CNN: Bald Schluss mit linearem Fernsehen?
Schon vor dem Zusammenschluss von WarnerMedia und Discovery stand fest, dass beim Nachrichtensender CNN der Haussegen schief hängt und es definitiv zu größeren Transformationen kommen muss. Damals scheiterte allerdings der Versuch, stärker auf Streaming zu setzen. Der geplante SVoD-Dienst CNN+ wurde bereits kurz nach dem Zusammenschluss mit Discovery wieder vom neuen CEO David Zaslav eingestellt. Nachdem auch Chris Licht mit Programmreformen bei CNN scheiterte, soll es nun Zaslavs neuer Mann Mark Thompson richten.
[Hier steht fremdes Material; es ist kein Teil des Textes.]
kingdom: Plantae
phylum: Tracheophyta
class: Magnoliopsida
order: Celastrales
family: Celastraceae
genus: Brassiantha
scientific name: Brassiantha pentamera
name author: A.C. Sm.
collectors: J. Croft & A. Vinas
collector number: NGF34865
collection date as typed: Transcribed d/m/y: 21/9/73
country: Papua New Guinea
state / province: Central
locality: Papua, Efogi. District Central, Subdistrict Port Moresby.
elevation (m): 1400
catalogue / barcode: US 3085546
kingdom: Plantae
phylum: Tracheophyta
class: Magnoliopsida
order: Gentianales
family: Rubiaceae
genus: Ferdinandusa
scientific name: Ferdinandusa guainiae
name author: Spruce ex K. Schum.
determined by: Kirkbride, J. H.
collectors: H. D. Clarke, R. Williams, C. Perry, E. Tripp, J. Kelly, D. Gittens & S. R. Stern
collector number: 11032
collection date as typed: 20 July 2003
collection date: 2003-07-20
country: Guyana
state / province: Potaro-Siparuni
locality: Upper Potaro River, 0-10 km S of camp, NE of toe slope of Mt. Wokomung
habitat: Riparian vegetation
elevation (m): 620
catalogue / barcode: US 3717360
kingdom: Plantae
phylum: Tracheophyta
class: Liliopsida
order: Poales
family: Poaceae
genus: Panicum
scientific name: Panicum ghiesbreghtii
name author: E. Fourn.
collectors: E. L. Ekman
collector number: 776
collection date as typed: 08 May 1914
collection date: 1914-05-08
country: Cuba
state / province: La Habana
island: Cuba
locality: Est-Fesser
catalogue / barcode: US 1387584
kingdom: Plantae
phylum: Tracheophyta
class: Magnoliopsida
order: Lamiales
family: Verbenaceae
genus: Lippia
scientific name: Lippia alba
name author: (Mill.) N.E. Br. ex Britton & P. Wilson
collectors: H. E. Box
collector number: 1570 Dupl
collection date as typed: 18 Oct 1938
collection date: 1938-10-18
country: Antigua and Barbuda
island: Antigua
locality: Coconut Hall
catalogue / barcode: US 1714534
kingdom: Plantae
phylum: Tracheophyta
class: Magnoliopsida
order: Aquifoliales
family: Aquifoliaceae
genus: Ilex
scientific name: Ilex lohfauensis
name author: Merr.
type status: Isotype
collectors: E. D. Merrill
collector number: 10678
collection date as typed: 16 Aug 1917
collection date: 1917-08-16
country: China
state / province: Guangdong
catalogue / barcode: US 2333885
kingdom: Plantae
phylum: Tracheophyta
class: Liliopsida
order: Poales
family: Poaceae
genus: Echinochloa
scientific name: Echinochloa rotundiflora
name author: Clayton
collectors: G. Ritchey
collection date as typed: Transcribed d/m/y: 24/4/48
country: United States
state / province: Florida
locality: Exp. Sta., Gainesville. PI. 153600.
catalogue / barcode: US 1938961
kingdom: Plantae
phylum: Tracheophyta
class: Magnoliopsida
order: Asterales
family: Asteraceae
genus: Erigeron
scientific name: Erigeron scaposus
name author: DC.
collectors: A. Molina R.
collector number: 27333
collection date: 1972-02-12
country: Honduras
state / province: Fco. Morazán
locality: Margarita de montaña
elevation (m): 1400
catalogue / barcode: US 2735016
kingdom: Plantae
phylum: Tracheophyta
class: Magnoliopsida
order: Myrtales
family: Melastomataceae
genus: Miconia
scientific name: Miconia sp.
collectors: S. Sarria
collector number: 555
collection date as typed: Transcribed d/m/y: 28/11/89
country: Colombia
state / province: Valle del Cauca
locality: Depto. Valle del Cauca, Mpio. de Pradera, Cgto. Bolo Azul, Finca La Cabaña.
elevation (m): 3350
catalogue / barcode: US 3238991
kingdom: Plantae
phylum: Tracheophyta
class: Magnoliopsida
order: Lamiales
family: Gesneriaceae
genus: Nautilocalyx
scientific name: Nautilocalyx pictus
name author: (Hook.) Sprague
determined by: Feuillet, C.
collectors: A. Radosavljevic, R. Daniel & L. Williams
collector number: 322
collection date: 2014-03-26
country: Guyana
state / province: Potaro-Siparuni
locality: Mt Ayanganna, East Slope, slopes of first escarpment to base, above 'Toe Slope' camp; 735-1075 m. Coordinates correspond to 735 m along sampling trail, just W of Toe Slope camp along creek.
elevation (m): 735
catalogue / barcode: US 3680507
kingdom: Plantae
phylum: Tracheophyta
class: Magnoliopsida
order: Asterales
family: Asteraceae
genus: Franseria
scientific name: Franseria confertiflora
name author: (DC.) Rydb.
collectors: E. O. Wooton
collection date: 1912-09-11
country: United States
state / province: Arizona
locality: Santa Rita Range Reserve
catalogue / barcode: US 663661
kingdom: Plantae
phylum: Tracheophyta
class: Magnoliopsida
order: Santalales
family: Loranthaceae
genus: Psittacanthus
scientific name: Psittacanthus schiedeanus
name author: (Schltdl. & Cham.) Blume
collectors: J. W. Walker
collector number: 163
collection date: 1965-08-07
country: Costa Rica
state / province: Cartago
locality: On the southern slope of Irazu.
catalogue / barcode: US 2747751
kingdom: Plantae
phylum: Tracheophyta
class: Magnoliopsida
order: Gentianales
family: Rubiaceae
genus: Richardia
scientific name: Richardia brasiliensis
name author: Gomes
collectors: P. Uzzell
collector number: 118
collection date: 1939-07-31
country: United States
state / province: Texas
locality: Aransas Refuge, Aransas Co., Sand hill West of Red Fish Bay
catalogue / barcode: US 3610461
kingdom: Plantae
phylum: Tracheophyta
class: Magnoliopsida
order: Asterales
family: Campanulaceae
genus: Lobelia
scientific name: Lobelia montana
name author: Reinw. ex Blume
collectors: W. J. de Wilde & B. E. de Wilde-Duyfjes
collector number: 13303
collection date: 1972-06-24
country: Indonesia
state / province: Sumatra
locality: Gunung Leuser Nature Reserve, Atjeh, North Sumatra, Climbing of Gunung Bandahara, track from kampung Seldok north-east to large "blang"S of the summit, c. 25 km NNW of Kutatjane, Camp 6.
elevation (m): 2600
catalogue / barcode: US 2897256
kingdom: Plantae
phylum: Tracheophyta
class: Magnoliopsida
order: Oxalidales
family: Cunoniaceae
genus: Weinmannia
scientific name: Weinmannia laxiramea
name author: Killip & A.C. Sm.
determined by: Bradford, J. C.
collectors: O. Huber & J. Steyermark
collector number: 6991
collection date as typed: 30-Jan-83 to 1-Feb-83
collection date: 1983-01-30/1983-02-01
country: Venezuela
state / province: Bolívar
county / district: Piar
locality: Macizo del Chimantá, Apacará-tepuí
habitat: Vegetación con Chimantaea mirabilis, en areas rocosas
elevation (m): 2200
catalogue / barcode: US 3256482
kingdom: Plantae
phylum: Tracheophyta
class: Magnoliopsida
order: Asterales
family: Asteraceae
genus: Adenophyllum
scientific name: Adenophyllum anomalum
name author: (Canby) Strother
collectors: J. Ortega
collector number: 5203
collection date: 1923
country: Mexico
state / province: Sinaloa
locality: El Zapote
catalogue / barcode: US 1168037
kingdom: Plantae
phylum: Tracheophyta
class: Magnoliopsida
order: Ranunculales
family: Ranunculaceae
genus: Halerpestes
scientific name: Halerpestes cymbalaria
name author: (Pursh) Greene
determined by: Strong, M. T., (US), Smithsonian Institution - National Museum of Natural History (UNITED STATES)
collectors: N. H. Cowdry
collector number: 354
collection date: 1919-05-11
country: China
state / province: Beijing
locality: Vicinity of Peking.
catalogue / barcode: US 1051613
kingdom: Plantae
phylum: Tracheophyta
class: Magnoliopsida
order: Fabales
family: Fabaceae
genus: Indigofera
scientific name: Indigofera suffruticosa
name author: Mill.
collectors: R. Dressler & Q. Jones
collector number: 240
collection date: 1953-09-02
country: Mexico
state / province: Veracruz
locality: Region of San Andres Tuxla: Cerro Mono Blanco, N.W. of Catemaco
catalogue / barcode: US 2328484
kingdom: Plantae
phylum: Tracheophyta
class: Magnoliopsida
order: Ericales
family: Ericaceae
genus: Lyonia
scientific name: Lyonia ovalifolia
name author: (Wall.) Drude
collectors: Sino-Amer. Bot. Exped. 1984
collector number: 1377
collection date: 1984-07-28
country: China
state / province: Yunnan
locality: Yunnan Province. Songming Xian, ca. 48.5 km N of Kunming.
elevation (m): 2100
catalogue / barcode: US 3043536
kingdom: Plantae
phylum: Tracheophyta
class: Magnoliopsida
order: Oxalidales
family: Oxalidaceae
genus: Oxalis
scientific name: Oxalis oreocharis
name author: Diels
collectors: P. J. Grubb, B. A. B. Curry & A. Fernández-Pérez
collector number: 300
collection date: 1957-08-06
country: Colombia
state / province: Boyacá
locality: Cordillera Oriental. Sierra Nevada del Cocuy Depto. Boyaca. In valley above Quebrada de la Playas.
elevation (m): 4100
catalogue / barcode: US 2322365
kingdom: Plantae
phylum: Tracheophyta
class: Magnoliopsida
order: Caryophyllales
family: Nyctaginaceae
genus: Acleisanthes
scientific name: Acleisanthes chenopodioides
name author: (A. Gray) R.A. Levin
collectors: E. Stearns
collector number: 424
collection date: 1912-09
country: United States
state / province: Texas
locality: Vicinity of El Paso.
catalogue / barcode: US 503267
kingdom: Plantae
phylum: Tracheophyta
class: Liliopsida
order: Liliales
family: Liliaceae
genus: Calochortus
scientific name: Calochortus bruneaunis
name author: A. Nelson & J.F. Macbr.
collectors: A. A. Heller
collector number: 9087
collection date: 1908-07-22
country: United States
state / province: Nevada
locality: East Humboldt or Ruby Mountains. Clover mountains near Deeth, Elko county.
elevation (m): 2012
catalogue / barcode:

Wirklich innovativ klingt aber auch seine Strategie nicht.
CNN soll digitaler werden
Der US-Wahlkampf läuft bei CNN künftig stärker auf Smartphones statt TV-Bildschirmen
Foto: Will Lanzoni/CNN
Auch Thompson wird nicht müde zu betonen, dass CNN digitaler werden müsse. In Atlanta besteht somit weiterhin Konsens, dass die Tage des linearen Nachrichtenfernsehens vielleicht noch nicht endgültig gezählt sind, aber man dort wohl auch keine Spitzenquoten mehr schreiben wird. Gemeint ist damit vor allem die Berichterstattung über den Golfkrieg von damals renommierten Reportern und Korrespondenten wie Bernard Shaw, Peter Arnett, Wolf Blitzer und John Holliman. Letzterer gehört zu den Gründungsreportern von CNN und starb 1998 bei einem Autounfall.
"Vielleicht ist das nicht überraschend: Das heutige CNN ist kein Außenseiter mehr, sondern wir haben uns etabliert", so Thompson. "Man sieht immer noch unsere Stärke, wenn große Geschichten ans Licht kommen. Wir verfügen immer noch über brillante On-Air-, Digital- und Produktionstalente sowie eine der meistbesuchten Nachrichten-Websites der Welt. Doch trotz all dieser Stärken gibt es derzeit zu wenig Innovation und Risikobereitschaft."
TV auf dem Smartphone
In seinem Memo an die CNN-Belegschaft, welches im "Hollywood Reporter" veröffentlicht wurde, skizzierte Thompson schließlich, wohin die Reise für das News-Network nach seiner Vorstellung gehen müsse. So sei die neue Primetime der Morgen, Nachrichteninhalte würden vielmehr auf dem Smartphone konsumiert. Mit Blick auf jüngere Zuschauer unter 40 sieht der Sender-CEO auch einen Wandel der Quelle. Demnach kennen viele Zuschauer die CNN-Reporter und Moderatoren von Videos auf YouTube und TikTok statt direkt vom TV-Bildschirm.
Insgesamt wolle man wieder Innovationskraft aus den Anfangszeiten von CNN zurückgewinnen. Eine Strategie ist, diesbezüglich wieder mehr Geld in eigenproduzierte Inhalte zu investieren. "Ich bin ein starker Befürworter von Nachrichteninhalten und aktueller Unterhaltung und habe vor, sowohl in Originals zu investieren als auch mutiger neben unserem Kernnachrichtenangebot zu experimentieren", schrieb Thompson an die Mitarbeiter.
Spielt Zaslav mit?
Thompson ist ein erfahrener Medienmanager. Er war Generaldirektor der BBC und leitete als CEO die New York Times. Wenn jemand das Ruder in Atlanta rumreißen kann, dann er. Zumal der Medienprofi sowohl einen Blick auf das europäische wie auch US-Mediengeschäft einbringt. Dennoch, CNN ist ein anderes Kaliber als die "alte Dame" BBC. Das Zeitungsgeschäft steht ohnehin vor ganz anderen Herausforderungen.
Viel entscheidender ist jedoch nicht nur was Thompson selbst für CNN plant, sondern wie weit die Konzernmutter Warner Bros. Discovery seiner Strategie folgt. Man darf nicht vergessen, die Kürzungen bei CNN gingen nicht auf das Konto von WarnerMedia, sondern wurden im fusionierten Konzern mit Discovery von David Zaslav eingeleitet. Und wenn Zaslav derzeit eine Entwicklung überhaupt nicht gern sieht, sind es höhere Konzernschulden und ausbleibender Erfolg bei inhaltlichen Großprojekten.